> **EXTRACT PROVIDED**

/---

In Myrnohrad, the centralised water supply is only available once every few days, while the delivery of drinking water remains problematic. Amina and her mother take large plastic bottles to a borehole in the schoolyard.
"Sometimes there is no water in the tap for three or four days,” says Amina. “And even if it starts running, it’s rusty and you can't drink it. That's why we always come here with plastic bottles.”
Amina's family needs about 40 litres of water a day, so Amina helps her mother to carry the heavy bottles, despite freezing temperatures and icy roads.
"Often, there is no water and power,” explains Amina. “There's also no internet connection, which makes it difficult to study online.”
There are several drinking and utility water points in the city, which help families in the absence of a stable water supply.
As part of the United Nations Children’s Fund (UNICEF)’s water, sanitation and hygiene (WASH) programme, water supply networks in several districts of Myrnohrad have been reconstructed and drinking water storage tanks have been installed.
“The war is horrifying”
Last fall, the escalating violence in Ukraine forced Amina and her mother to flee from the frontline village of Kurakhivka to live with relatives in Myrnohrad.
"The war is horrifying,” says Amina.. “I know it after coming under fire. My friend and I were making beaded bracelets in the yard when the fierce shelling started, so we crawled under the table in the gazebo. There was smoke, fire and shrapnel all around us.”

\---

> **RECORD EXCERPTS**
/---

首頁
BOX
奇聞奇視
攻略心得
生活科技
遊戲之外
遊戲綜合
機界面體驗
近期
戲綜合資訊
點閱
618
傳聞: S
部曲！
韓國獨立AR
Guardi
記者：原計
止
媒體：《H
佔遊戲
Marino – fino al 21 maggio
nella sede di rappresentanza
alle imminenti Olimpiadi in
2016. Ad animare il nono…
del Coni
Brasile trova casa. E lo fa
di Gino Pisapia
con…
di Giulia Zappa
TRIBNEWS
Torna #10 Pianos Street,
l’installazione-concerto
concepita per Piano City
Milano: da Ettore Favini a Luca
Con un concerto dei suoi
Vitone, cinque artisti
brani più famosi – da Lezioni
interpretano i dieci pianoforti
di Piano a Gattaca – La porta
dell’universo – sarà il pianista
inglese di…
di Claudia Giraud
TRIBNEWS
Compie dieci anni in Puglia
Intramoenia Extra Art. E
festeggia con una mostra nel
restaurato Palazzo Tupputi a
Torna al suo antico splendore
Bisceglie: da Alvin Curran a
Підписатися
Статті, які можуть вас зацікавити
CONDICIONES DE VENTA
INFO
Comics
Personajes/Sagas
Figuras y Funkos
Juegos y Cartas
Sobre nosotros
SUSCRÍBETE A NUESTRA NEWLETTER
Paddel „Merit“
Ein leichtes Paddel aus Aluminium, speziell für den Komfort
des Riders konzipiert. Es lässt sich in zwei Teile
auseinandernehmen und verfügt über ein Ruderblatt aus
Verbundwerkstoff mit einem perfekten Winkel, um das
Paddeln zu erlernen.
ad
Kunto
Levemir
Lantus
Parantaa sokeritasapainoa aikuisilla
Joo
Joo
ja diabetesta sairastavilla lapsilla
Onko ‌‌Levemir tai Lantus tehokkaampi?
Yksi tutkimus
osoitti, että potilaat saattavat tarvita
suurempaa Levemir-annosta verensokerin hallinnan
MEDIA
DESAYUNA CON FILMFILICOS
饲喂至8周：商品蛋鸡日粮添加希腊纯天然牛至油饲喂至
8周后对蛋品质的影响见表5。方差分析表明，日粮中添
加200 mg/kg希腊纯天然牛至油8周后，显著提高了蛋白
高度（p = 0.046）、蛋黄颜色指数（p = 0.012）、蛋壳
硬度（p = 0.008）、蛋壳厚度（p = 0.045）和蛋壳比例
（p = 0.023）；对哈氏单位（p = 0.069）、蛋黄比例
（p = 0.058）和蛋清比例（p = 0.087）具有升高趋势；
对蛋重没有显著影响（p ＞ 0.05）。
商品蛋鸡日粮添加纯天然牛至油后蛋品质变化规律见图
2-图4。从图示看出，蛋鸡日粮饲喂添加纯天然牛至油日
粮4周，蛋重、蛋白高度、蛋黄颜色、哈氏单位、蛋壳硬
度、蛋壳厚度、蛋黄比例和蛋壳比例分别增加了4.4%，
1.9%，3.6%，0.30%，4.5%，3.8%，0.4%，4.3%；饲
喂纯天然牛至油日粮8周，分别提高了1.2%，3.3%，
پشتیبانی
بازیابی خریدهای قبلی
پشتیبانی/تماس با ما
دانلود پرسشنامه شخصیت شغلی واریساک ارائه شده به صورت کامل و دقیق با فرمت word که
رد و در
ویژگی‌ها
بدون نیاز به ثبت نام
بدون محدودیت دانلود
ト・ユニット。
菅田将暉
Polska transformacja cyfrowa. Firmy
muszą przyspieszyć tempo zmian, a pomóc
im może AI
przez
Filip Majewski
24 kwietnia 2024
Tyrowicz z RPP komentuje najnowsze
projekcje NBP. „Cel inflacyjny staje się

\---

> **WHAT YOU SHOULD DO**
Extend the account of Amina's family in Myrnohrad, picking up after its last sentence. The material is separate from the account of Amina and her family in Myrnohrad.

> **ANSWER SPACE**
A playground next to where the family once lived has been devastated by shelling and a neighbour recently was recently killed.
"He was repairing the roof in the yard and then he went towards the house,” recalls Amina. “That was the last time I saw him alive.”
"Here in Myrnohrad, I can at least sleep and walk outside from time to time," she adds.
Myrnohrad is located far from the frontline, so Amina has slowly overcome her fear of gunfire. But there is still so much missing from her young life.
"I'd prefer to go to school for studying, not for collecting water," says Amina, sadly.
One year since the war in Ukraine escalated, children are still counting the cost of the violence, with access to education, health care and even drinking water disrupted. UNICEF continues to provide emergency water supplies, restore water and sewerage networks, and set up drinking water points in temporary accommodation centres, healthcare facilities, educational facilities and bomb shelters. Since 24 February, UNICEF has provided access to clean water to more than 4.6 million people in Ukraine.